## About this task
Please set down every record exactly as it appears below.

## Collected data

=====

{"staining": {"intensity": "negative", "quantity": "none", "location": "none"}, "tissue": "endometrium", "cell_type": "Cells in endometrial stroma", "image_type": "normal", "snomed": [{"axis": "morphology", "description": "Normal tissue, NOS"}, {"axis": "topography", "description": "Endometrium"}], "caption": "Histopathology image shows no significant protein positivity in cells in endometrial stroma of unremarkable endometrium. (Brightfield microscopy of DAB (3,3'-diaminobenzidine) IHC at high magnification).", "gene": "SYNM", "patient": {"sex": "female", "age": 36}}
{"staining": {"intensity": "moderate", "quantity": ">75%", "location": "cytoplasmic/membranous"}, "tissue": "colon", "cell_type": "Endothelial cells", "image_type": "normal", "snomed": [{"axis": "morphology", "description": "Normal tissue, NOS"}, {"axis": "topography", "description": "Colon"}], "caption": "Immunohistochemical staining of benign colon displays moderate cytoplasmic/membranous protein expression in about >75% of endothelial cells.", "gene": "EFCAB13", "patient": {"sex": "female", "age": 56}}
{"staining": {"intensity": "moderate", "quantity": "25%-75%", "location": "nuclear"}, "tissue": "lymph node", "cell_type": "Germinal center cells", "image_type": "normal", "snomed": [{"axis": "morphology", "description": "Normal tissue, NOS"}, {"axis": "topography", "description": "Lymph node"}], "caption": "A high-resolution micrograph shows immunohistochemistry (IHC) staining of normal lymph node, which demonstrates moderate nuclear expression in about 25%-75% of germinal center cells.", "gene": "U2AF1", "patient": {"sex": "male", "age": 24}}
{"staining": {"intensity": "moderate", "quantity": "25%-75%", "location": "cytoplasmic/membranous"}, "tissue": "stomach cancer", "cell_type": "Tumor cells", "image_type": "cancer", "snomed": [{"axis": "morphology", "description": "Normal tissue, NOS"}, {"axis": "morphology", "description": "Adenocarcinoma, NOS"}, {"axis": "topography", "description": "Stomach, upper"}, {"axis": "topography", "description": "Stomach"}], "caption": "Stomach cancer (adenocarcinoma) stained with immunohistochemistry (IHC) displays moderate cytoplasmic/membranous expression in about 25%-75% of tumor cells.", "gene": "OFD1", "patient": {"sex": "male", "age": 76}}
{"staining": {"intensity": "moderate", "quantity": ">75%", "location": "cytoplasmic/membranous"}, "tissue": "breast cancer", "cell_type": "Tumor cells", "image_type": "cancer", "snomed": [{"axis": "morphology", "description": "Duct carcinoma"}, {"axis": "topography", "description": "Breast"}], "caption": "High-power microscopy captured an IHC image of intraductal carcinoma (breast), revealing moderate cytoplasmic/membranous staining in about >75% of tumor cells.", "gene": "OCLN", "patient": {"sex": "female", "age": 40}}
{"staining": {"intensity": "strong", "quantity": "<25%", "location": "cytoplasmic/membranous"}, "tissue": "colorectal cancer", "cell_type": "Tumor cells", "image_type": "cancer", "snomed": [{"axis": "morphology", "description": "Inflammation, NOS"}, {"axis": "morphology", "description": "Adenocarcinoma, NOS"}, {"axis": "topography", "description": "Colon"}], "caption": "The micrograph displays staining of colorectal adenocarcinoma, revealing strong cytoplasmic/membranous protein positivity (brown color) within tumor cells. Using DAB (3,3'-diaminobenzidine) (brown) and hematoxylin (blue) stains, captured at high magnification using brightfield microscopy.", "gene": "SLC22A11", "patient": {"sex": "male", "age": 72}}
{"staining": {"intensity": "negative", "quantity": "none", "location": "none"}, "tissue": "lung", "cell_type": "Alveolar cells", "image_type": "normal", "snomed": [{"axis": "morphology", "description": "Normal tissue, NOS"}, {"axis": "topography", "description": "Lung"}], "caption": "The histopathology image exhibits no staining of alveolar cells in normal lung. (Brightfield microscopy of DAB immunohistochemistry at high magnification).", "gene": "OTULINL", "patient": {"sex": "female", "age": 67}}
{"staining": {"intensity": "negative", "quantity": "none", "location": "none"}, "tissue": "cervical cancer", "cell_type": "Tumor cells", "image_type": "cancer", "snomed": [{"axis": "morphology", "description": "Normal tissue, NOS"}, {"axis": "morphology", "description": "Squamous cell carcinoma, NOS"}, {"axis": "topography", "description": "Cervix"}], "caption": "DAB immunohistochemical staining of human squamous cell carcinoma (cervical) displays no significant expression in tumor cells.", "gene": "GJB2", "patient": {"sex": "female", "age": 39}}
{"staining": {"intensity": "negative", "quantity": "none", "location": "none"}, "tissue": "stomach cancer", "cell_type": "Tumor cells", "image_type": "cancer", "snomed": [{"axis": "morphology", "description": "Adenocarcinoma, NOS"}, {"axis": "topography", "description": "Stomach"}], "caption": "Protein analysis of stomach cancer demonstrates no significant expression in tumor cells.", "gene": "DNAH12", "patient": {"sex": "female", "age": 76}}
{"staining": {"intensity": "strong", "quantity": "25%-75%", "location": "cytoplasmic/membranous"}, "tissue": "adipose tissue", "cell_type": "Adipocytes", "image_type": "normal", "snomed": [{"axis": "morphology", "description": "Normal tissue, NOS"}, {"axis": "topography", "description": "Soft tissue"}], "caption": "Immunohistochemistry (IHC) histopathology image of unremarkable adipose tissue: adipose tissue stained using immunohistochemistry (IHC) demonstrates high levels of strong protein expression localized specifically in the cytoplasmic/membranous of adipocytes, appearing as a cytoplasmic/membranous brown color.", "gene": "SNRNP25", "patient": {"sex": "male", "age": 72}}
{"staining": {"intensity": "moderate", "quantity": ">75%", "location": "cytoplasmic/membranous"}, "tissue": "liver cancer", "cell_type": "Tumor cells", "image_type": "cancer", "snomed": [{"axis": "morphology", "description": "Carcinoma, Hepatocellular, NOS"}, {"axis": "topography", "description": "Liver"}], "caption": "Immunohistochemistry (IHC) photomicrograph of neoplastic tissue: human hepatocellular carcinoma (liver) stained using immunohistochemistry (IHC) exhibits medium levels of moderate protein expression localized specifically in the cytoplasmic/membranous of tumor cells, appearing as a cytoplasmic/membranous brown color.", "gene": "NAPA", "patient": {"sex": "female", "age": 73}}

=====

## Answer section
{"staining": {"intensity": "negative", "quantity": "none", "location": "none"}, "tissue": "endometrium", "cell_type": "Cells in endometrial stroma", "image_type": "normal", "snomed": [{"axis": "morphology", "description": "Normal tissue, NOS"}, {"axis": "topography", "description": "Endometrium"}], "caption": "Histopathology image shows no significant protein positivity in cells in endometrial stroma of unremarkable endometrium. (Brightfield microscopy of DAB (3,3'-diaminobenzidine) IHC at high magnification).", "gene": "SYNM", "patient": {"sex": "female", "age": 36}}
{"staining": {"intensity": "moderate", "quantity": ">75%", "location": "cytoplasmic/membranous"}, "tissue": "colon", "cell_type": "Endothelial cells", "image_type": "normal", "snomed": [{"axis": "morphology", "description": "Normal tissue, NOS"}, {"axis": "topography", "description": "Colon"}], "caption": "Immunohistochemical staining of benign colon displays moderate cytoplasmic/membranous protein expression in about >75% of endothelial cells.", "gene": "EFCAB13", "patient": {"sex": "female", "age": 56}}
{"staining": {"intensity": "moderate", "quantity": "25%-75%", "location": "nuclear"}, "tissue": "lymph node", "cell_type": "Germinal center cells", "image_type": "normal", "snomed": [{"axis": "morphology", "description": "Normal tissue, NOS"}, {"axis": "topography", "description": "Lymph node"}], "caption": "A high-resolution micrograph shows immunohistochemistry (IHC) staining of normal lymph node, which demonstrates moderate nuclear expression in about 25%-75% of germinal center cells.", "gene": "U2AF1", "patient": {"sex": "male", "age": 24}}
{"staining": {"intensity": "moderate", "quantity": "25%-75%", "location": "cytoplasmic/membranous"}, "tissue": "stomach cancer", "cell_type": "Tumor cells", "image_type": "cancer", "snomed": [{"axis": "morphology", "description": "Normal tissue, NOS"}, {"axis": "morphology", "description": "Adenocarcinoma, NOS"}, {"axis": "topography", "description": "Stomach, upper"}, {"axis": "topography", "description": "Stomach"}], "caption": "Stomach cancer (adenocarcinoma) stained with immunohistochemistry (IHC) displays moderate cytoplasmic/membranous expression in about 25%-75% of tumor cells.", "gene": "OFD1", "patient": {"sex": "male", "age": 76}}
{"staining": {"intensity": "moderate", "quantity": ">75%", "location": "cytoplasmic/membranous"}, "tissue": "breast cancer", "cell_type": "Tumor cells", "image_type": "cancer", "snomed": [{"axis": "morphology", "description": "Duct carcinoma"}, {"axis": "topography", "description": "Breast"}], "caption": "High-power microscopy captured an IHC image of intraductal carcinoma (breast), revealing moderate cytoplasmic/membranous staining in about >75% of tumor cells.", "gene": "OCLN", "patient": {"sex": "female", "age": 40}}
{"staining": {"intensity": "strong", "quantity": "<25%", "location": "cytoplasmic/membranous"}, "tissue": "colorectal cancer", "cell_type": "Tumor cells", "image_type": "cancer", "snomed": [{"axis": "morphology", "description": "Inflammation, NOS"}, {"axis": "morphology", "description": "Adenocarcinoma, NOS"}, {"axis": "topography", "description": "Colon"}], "caption": "The micrograph displays staining of colorectal adenocarcinoma, revealing strong cytoplasmic/membranous protein positivity (brown color) within tumor cells. Using DAB (3,3'-diaminobenzidine) (brown) and hematoxylin (blue) stains, captured at high magnification using brightfield microscopy.", "gene": "SLC22A11", "patient": {"sex": "male", "age": 72}}
{"staining": {"intensity": "negative", "quantity": "none", "location": "none"}, "tissue": "lung", "cell_type": "Alveolar cells", "image_type": "normal", "snomed": [{"axis": "morphology", "description": "Normal tissue, NOS"}, {"axis": "topography", "description": "Lung"}], "caption": "The histopathology image exhibits no staining of alveolar cells in normal lung. (Brightfield microscopy of DAB immunohistochemistry at high magnification).", "gene": "OTULINL", "patient": {"sex": "female", "age": 67}}
{"staining": {"intensity": "negative", "quantity": "none", "location": "none"}, "tissue": "cervical cancer", "cell_type": "Tumor cells", "image_type": "cancer", "snomed": [{"axis": "morphology", "description": "Normal tissue, NOS"}, {"axis": "morphology", "description": "Squamous cell carcinoma, NOS"}, {"axis": "topography", "description": "Cervix"}], "caption": "DAB immunohistochemical staining of human squamous cell carcinoma (cervical) displays no significant expression in tumor cells.", "gene": "GJB2", "patient": {"sex": "female", "age": 39}}
{"staining": {"intensity": "negative", "quantity": "none", "location": "none"}, "tissue": "stomach cancer", "cell_type": "Tumor cells", "image_type": "cancer", "snomed": [{"axis": "morphology", "description": "Adenocarcinoma, NOS"}, {"axis": "topography", "description": "Stomach"}], "caption": "Protein analysis of stomach cancer demonstrates no significant expression in tumor cells.", "gene": "DNAH12", "patient": {"sex": "female", "age": 76}}
{"staining": {"intensity": "strong", "quantity": "25%-75%", "location": "cytoplasmic/membranous"}, "tissue": "adipose tissue", "cell_type": "Adipocytes", "image_type": "normal", "snomed": [{"axis": "morphology", "description": "Normal tissue, NOS"}, {"axis": "topography", "description": "Soft tissue"}], "caption": "Immunohistochemistry (IHC) histopathology image of unremarkable adipose tissue: adipose tissue stained using immunohistochemistry (IHC) demonstrates high levels of strong protein expression localized specifically in the cytoplasmic/membranous of adipocytes, appearing as a cytoplasmic/membranous brown color.", "gene": "SNRNP25", "patient": {"sex": "male", "age": 72}}
{"staining": {"intensity": "moderate", "quantity": ">75%", "location": "cytoplasmic/membranous"}, "tissue": "liver cancer", "cell_type": "Tumor cells", "image_type": "cancer", "snomed": [{"axis": "morphology", "description": "Carcinoma, Hepatocellular, NOS"}, {"axis": "topography", "description": "Liver"}], "caption": "Immunohistochemistry (IHC) photomicrograph of neoplastic tissue: human hepatocellular carcinoma (liver) stained using immunohistochemistry (IHC) exhibits medium levels of moderate protein expression localized specifically in the cytoplasmic/membranous of tumor cells, appearing as a cytoplasmic/membranous brown color.", "gene": "NAPA", "patient": {"sex": "female", "age": 73}}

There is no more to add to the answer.